* _Do this_
Repeat each line of the entries below word for word, leaving out the pictures.

(Dataset records)
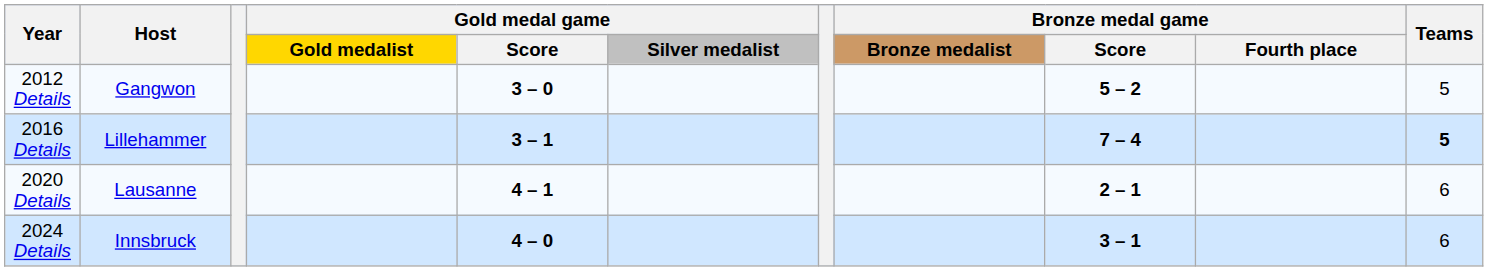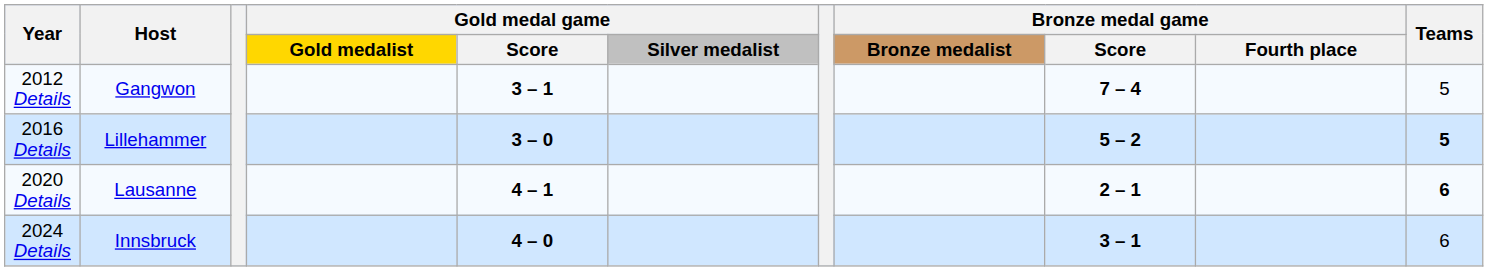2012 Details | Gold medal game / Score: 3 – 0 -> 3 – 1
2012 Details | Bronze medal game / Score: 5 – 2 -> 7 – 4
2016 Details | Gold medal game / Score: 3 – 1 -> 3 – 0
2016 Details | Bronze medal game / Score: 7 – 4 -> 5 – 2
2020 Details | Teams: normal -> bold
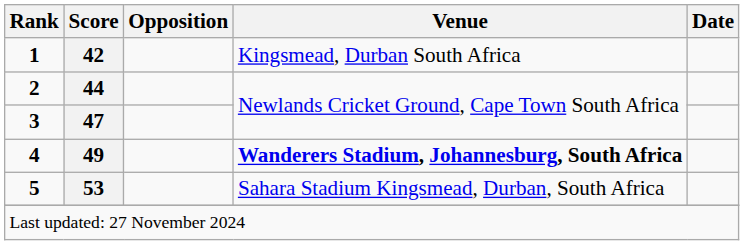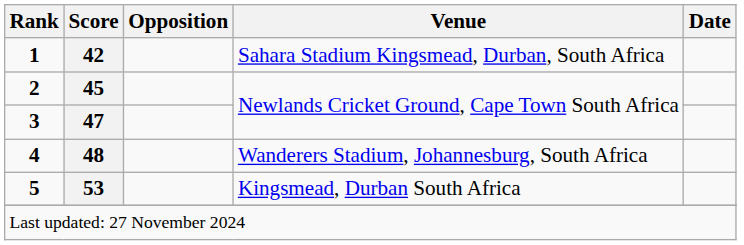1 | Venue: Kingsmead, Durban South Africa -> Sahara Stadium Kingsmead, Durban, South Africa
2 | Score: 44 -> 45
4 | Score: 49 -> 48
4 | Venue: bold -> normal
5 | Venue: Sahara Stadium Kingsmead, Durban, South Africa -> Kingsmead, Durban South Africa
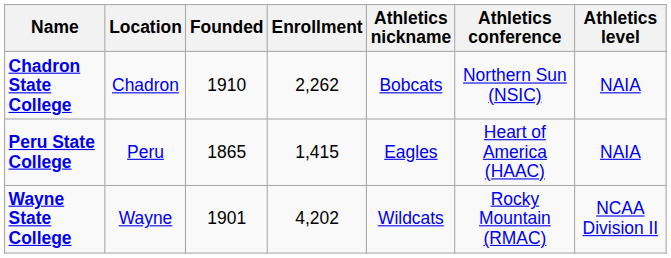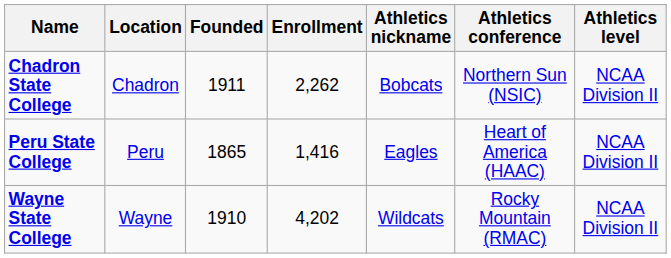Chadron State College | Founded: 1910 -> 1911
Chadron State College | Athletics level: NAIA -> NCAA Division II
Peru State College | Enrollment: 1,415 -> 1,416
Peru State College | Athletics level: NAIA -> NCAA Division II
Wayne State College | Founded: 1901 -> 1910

* _Answer to this problem_
2012 Details | Gold medal game / Score: 3 – 0 -> 3 – 1
2012 Details | Bronze medal game / Score: 5 – 2 -> 7 – 4
2016 Details | Gold medal game / Score: 3 – 1 -> 3 – 0
2016 Details | Bronze medal game / Score: 7 – 4 -> 5 – 2
2020 Details | Teams: normal -> bold
1 | Venue: Kingsmead, Durban South Africa -> Sahara Stadium Kingsmead, Durban, South Africa
2 | Score: 44 -> 45
4 | Score: 49 -> 48
4 | Venue: bold -> normal
5 | Venue: Sahara Stadium Kingsmead, Durban, South Africa -> Kingsmead, Durban South Africa
Chadron State College | Founded: 1910 -> 1911
Chadron State College | Athletics level: NAIA -> NCAA Division II
Peru State College | Enrollment: 1,415 -> 1,416
Peru State College | Athletics level: NAIA -> NCAA Division II
Wayne State College | Founded: 1901 -> 1910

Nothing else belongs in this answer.